__Aim of the task__.
In the records, from the first line up to and including the line with "Observed value: 18.4 mm", swap "schedule" for "register" and keep everything else unchanged. Give only those lines, and omit the pictures.

__Data provided__.
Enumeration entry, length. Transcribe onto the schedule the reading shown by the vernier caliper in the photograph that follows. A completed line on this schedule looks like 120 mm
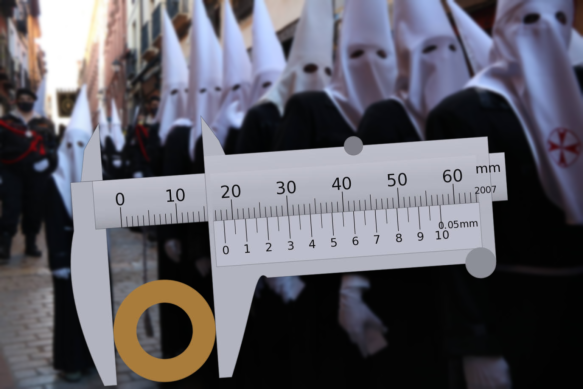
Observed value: 18.4 mm
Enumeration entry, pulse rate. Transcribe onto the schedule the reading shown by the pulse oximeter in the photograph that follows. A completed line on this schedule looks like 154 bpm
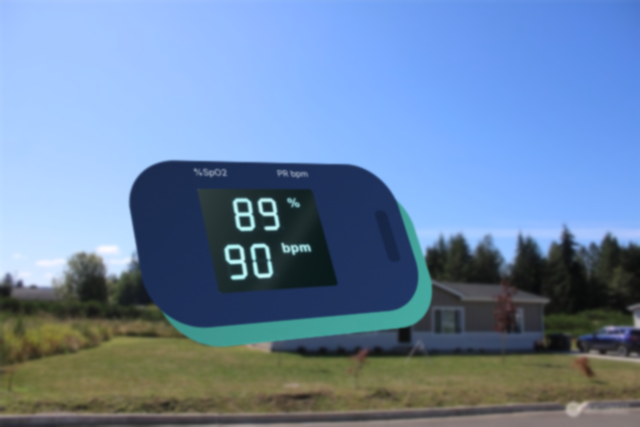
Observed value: 90 bpm
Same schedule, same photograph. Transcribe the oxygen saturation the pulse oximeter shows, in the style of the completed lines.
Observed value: 89 %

__Reply__.
Enumeration entry, length. Transcribe onto the register the reading shown by the vernier caliper in the photograph that follows. A completed line on this register looks like 120 mm
Observed value: 18.4 mm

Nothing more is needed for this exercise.